Simone Marquetto, do MDB paulista, é cotada para compor chapa presidencial com o PSD
Parlamentar ligada ao movimento católico e popular no Nordeste pode fortalecer estratégia de “terceira via” em 2026

A deputada federal Simone Marquetto (MDB-SP) aparece como um dos nomes cotados para a **composição de uma chapa presidencial com o Partido Social Democrático (PSD) nas eleições de 2026, em movimento que pode consolidar uma alternativa ao frente-a-frente entre Lula (PT) e possíveis candidatos do campo bolsonarista.
Marquetto, que é jornalista, ex-prefeita de Itapetininga (SP) e hoje ocupa uma cadeira na Câmara dos Deputados, decidiu não disputar a reeleição em 2026, mas teria sinalizado abertura a “projetos maiores” e ganhado destaque nas articulações políticas entre o MDB e o PSD liderado por Gilberto Kassab.
Perfil político e alcance eleitoral
A parlamentar é fortemente ligada ao movimento católico e vem realizando peregrinações em diversos estados do Nordeste, atraindo grande público e reforçando sua visibilidade além de São Paulo — seu reduto eleitoral.
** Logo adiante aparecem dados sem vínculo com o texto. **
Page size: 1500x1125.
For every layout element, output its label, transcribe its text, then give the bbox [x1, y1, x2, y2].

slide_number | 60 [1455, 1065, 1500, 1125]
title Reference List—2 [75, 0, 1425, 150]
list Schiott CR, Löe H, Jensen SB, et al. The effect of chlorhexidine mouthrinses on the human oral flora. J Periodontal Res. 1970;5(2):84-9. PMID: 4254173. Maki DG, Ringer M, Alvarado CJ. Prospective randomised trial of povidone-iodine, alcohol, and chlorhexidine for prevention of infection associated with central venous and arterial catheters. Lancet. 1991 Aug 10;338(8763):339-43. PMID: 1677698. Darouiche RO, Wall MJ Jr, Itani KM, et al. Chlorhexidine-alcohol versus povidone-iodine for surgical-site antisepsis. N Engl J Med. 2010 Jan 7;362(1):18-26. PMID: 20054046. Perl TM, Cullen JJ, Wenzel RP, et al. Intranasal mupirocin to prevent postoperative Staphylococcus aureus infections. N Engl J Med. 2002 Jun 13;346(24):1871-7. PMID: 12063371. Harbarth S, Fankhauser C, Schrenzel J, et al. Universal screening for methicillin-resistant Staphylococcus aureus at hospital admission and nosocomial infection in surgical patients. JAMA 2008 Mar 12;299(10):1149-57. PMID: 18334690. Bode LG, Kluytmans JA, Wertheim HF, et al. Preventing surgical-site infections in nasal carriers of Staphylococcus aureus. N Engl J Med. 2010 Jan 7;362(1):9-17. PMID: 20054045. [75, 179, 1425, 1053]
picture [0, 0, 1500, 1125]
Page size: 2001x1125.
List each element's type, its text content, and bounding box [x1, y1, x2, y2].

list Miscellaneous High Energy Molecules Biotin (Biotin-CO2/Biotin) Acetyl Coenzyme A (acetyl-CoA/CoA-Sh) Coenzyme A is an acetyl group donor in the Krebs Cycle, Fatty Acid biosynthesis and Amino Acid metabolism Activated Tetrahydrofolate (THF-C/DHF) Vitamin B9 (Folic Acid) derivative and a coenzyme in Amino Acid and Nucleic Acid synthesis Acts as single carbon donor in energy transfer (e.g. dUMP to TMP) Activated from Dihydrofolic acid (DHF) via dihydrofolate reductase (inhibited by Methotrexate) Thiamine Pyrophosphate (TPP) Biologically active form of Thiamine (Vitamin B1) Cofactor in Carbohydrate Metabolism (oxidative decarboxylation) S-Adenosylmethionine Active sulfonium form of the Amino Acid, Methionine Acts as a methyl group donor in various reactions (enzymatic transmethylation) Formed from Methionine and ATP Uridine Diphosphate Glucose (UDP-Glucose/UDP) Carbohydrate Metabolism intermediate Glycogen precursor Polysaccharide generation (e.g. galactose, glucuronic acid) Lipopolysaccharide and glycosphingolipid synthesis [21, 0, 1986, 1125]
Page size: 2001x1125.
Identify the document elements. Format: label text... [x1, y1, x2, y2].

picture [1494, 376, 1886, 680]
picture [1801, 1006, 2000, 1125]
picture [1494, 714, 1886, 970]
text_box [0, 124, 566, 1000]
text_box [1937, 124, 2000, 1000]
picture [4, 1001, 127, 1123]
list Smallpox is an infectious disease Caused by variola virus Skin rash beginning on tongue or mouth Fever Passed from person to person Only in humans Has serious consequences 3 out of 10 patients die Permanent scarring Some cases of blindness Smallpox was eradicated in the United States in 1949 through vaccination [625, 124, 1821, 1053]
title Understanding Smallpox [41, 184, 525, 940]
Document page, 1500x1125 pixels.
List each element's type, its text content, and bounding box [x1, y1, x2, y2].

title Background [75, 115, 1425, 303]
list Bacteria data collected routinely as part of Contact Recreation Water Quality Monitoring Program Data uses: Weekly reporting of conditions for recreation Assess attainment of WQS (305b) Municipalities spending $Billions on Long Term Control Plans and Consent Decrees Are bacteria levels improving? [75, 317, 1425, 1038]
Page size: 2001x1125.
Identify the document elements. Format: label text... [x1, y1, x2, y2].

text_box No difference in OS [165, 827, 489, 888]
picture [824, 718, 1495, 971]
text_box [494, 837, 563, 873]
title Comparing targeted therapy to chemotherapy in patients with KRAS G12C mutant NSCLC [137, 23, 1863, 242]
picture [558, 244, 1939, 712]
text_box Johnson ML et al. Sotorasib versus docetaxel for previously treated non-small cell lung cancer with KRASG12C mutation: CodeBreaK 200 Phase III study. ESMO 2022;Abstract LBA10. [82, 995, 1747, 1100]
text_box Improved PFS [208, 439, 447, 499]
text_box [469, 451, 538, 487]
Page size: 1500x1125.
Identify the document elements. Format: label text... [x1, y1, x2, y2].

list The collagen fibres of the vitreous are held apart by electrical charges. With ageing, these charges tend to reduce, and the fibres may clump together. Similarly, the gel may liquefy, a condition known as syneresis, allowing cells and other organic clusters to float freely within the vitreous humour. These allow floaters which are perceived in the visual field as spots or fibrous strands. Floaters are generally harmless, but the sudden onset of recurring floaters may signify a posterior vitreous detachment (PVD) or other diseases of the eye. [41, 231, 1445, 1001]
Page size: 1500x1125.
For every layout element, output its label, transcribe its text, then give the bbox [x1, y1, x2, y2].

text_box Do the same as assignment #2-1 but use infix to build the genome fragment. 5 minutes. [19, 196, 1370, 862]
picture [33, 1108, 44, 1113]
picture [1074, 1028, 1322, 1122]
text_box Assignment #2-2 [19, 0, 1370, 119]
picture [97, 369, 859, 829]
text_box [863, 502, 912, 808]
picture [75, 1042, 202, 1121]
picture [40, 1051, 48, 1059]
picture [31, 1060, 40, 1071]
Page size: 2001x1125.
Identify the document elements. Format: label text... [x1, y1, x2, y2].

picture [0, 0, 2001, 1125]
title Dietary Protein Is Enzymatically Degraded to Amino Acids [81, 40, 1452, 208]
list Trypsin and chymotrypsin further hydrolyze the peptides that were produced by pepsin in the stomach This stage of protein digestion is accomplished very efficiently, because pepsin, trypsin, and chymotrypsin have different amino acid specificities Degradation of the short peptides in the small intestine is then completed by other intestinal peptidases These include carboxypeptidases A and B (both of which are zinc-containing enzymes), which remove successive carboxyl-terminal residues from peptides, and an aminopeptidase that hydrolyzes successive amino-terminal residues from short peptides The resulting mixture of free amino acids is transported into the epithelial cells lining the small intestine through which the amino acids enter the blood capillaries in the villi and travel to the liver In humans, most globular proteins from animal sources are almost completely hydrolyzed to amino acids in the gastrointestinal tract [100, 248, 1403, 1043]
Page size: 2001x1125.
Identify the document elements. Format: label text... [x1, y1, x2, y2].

Essa presença em diferentes regiões do país chamou atenção de estrategistas políticos, que veem no nome de Marquetto capacidade de ampliar o alcance de uma potencial chapa de centro-direita.
Além disso, Simone dialoga com setores das Forças Armadas, tendo se aproximado dos militares após eventos como a realização de uma sessão solene no Exército dedicada a Nossa Senhora Aparecida, o que reforça sua conexão com dois eleitorados estratégicos: católicos e militares.
Estratégia de aliança entre MDB e PSD
Nos planos de uma aliança entre MDB e PSD, o objetivo de Kassab é montar uma chapa que agregue políticos conhecidos e com forte apelo regional. Enquanto nomes como Eduardo Leite (PSD) e Ratinho Júnior (PSD) têm forte base no Sul, e Ronaldo Caiado (PSD) no Centro-Oeste, Marquetto pode contribuir com penetração no Nordeste e entre eleitorados religiosos — o que amplia a diversificação geográfica e de perfil político da possível frente.
A articulação política nesse sentido ocorre em meio a um ambiente eleitoral competitivo, em que partidos de centro e centro-direita buscam alternativas para disputar votos contra as principais candidaturas de esquerda e direita no cenário nacional.